Then there is industrial access – a contract service tailored to the special requirements of clients in the petrochemical, steel and power industries. Thirdly there is hire and sales, supplying scaffolding and associated equipment to third-party customers, including other scaffolding contractors. In addition, the business includes one of the UK’s leading hirers of mast-climbing platforms, Mastclimbers, and a major shoring and formwork division. The tie-up with Brand Energy will give this side of the business a boost, says Simpson: “Brand Energy includes Aluma Systems, the largest formwork and shoring company in the world. “That strengthens our industrial business enormously,” he continues, adding that the merger will promote his company’s formwork and shoring division to the global premier league. 

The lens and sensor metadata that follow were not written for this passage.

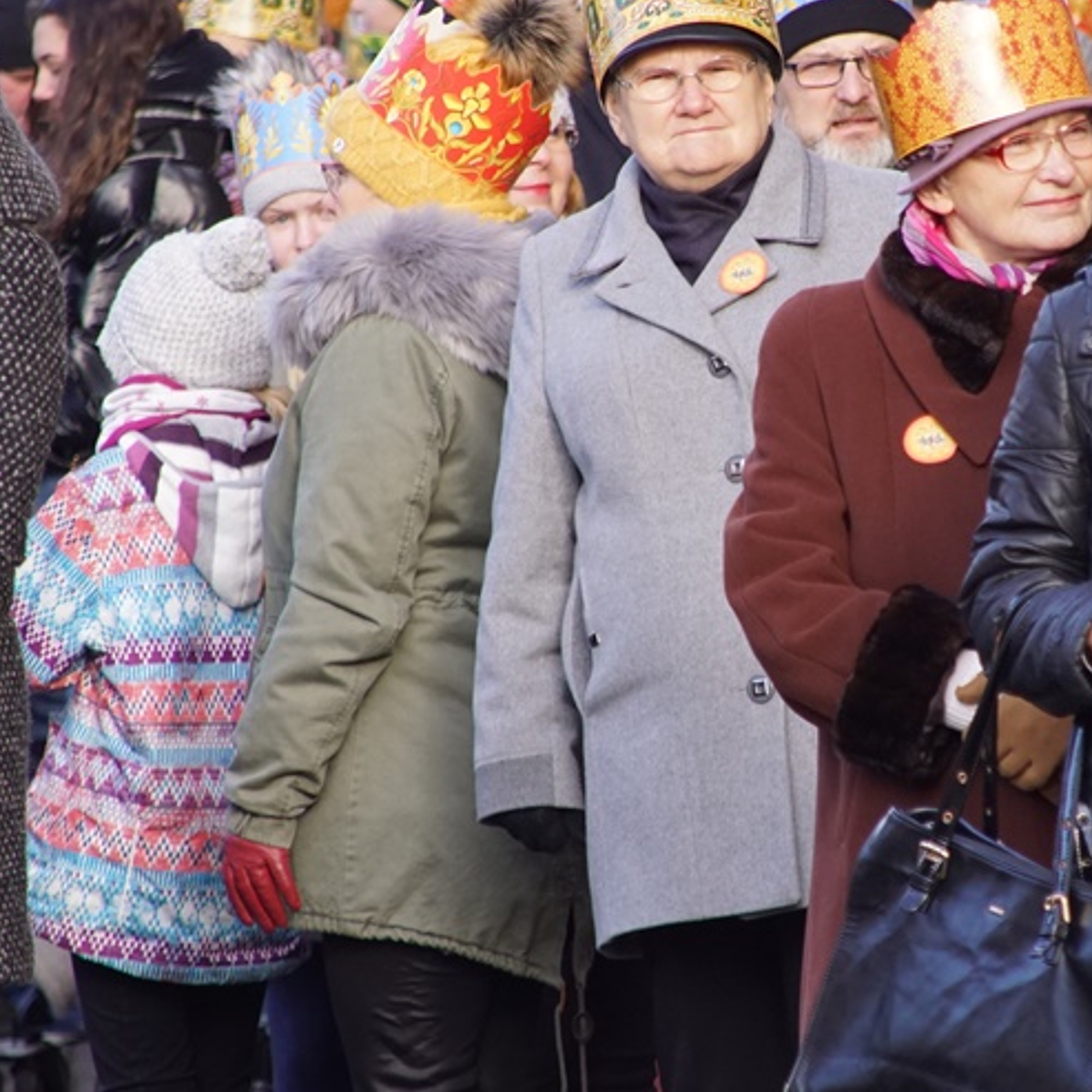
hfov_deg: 3.4
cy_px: 484
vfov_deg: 3.4
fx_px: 18452
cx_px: 828
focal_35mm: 517
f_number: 6.3
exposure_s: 1/320
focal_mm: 200
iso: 800
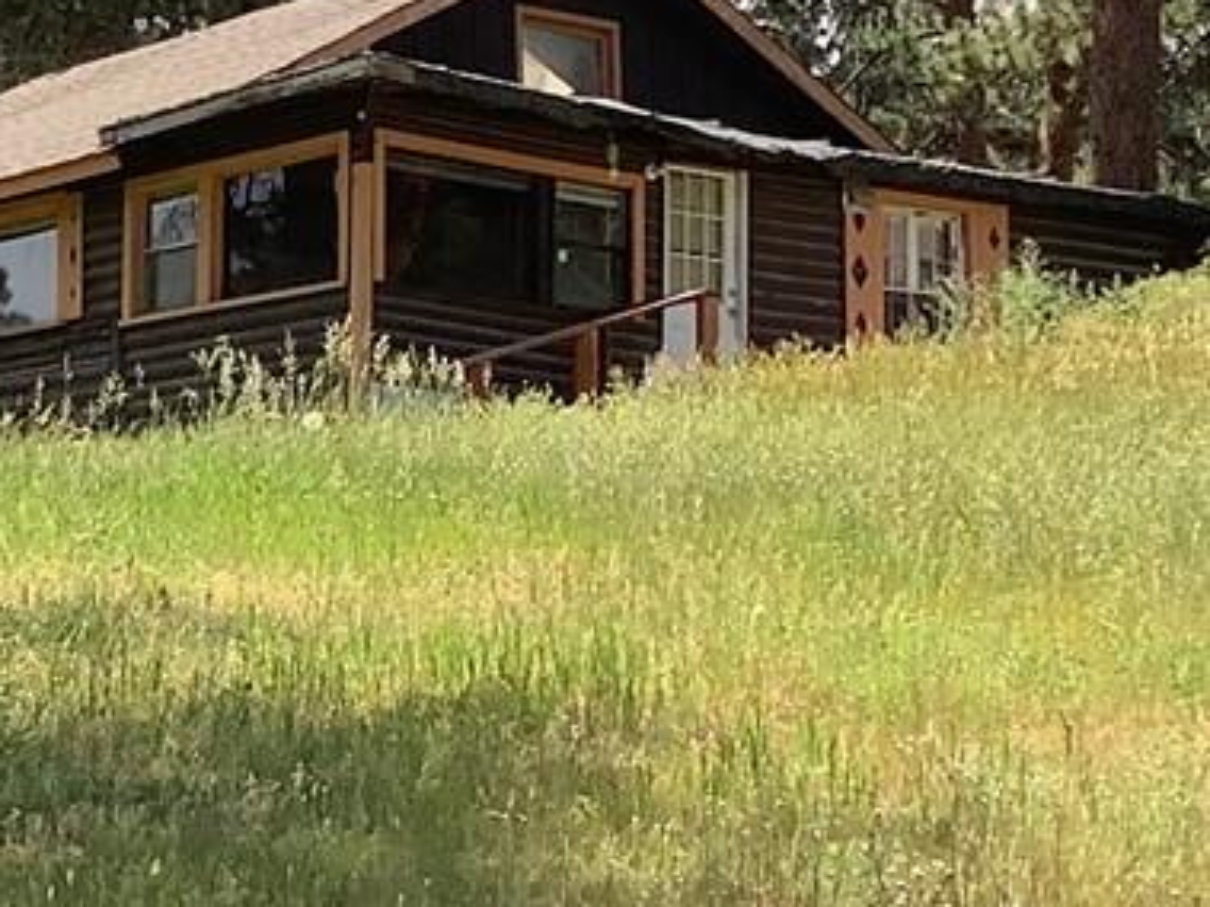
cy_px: 549
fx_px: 4578
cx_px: -265
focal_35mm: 131
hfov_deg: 14.5
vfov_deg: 11.3
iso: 25
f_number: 2.4
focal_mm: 3.3
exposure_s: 1/290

However, despite its prominent position in the UK scaffolding industry, Harsco/SGB is not the most robust player in the market – not by a long way. As our Company Watch analysis reveals on
page 30 of this issue, despite its £60m- plus turnover, Harsco Infrastructure Services made a huge £16.2m operating loss in 2012. And with a Company Watch financial “Health Score” of just 4 out of a possible 100, some serious restructuring has to be on the cards. So far, however, the new owner appears to be adopting a light touch, though Simpson doesn’t want to tempt fate by saying he has been given free rein. However, he confirms that “investment is forthcoming” and that he hasn’t been told he can’t spend. Nevertheless he is under no illusions about the fragility of the UK construction industry. “Things aren’t great in the UK at the moment,” he says. The recovery is being led by the housebuilding sector, which is good for the scaffolding industry, but other sectors are still well below capacity, says Simpson. “It will take some time before we notice much change,” he says. This is echoed by Andrew Hartley, an analyst with market intelligence company AMA Research.

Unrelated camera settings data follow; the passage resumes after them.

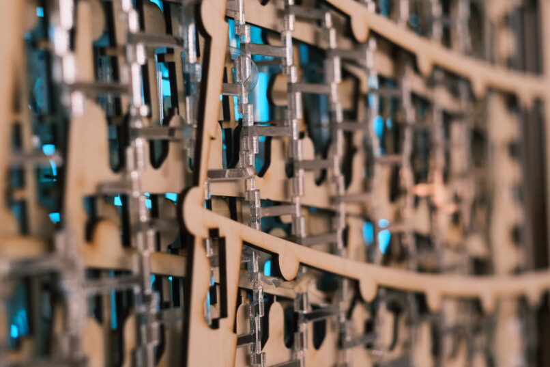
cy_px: 184
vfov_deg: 16.3
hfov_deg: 24.2
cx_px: 275
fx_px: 1283
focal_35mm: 84
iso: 1600
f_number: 2.8
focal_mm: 56
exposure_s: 1/52
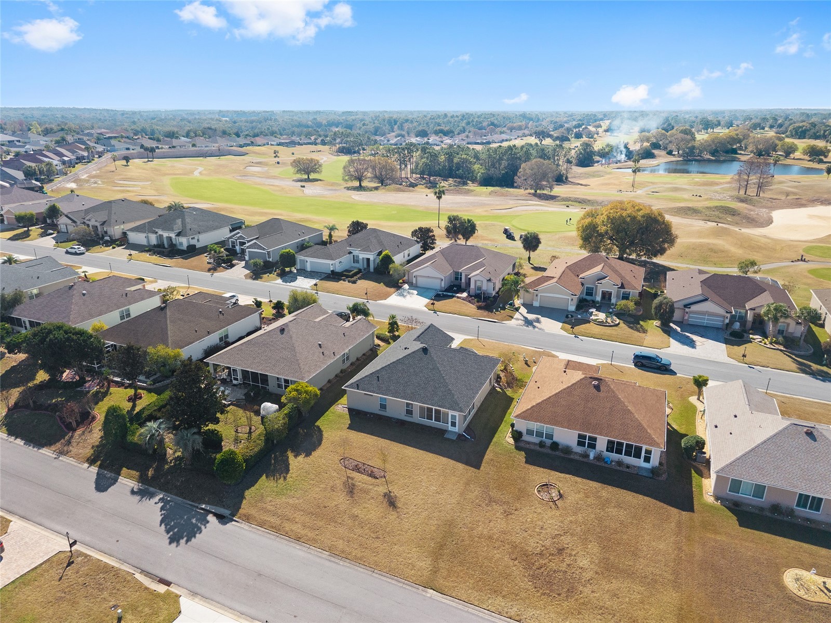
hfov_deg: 71.6
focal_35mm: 24
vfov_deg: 56.8
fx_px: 576
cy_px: 312
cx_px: 416
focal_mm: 8.67
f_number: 1.8
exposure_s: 1/90
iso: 200
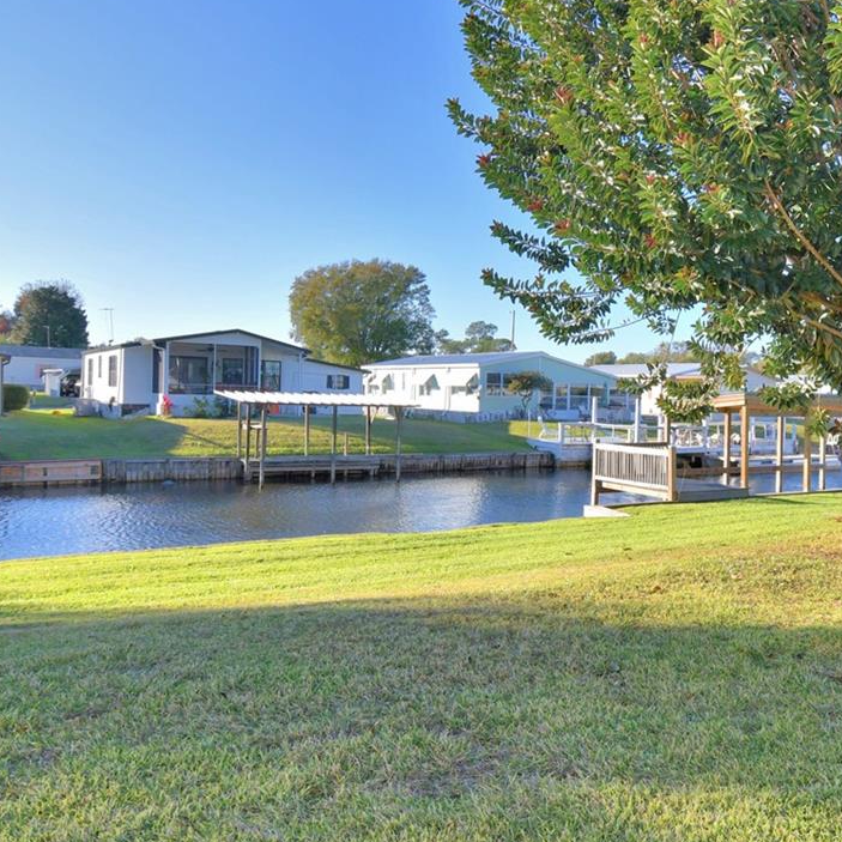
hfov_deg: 51.9
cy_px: 412
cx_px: 682
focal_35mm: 29
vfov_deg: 55.6
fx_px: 798
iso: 100
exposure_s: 1/250
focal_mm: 10
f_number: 7.1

AMA last reported on the scaffolding sector a year ago, when it forecast a 1% growth during 2013 and a modest recovery during 2014/15. “Scaffolding depends a lot on small-scale RMI and housebuilding and it should have benefited from the upturn in the housing market,” says Hartley. “But if you strip out housebuilding, other sectors aren’t quite so encouraging.”
The period of growth immediately following a deep recession can be a dangerous time with a risk of over-trading by under-resourced businesses. Simpson has no doubt about what poses the biggest threat to his sector: “Skills shortage. There’s a shortage of skills at all levels,” he says. Hartley agrees: “It’s a very labour-intensive and fragmented industry. The labour force is a bit ‘in-and-out’ – very fluid,” he says. 

Simpson says that his company is doing its utmost to bring new blood into the sector: “We have a lot of 18+ apprentices in the business and will continue to support training wherever possible,” he says. “We are the largest employer in the scaffolding industry, but we can’t do it alone. There are a lot of companies out there who aren’t investing enough in training.”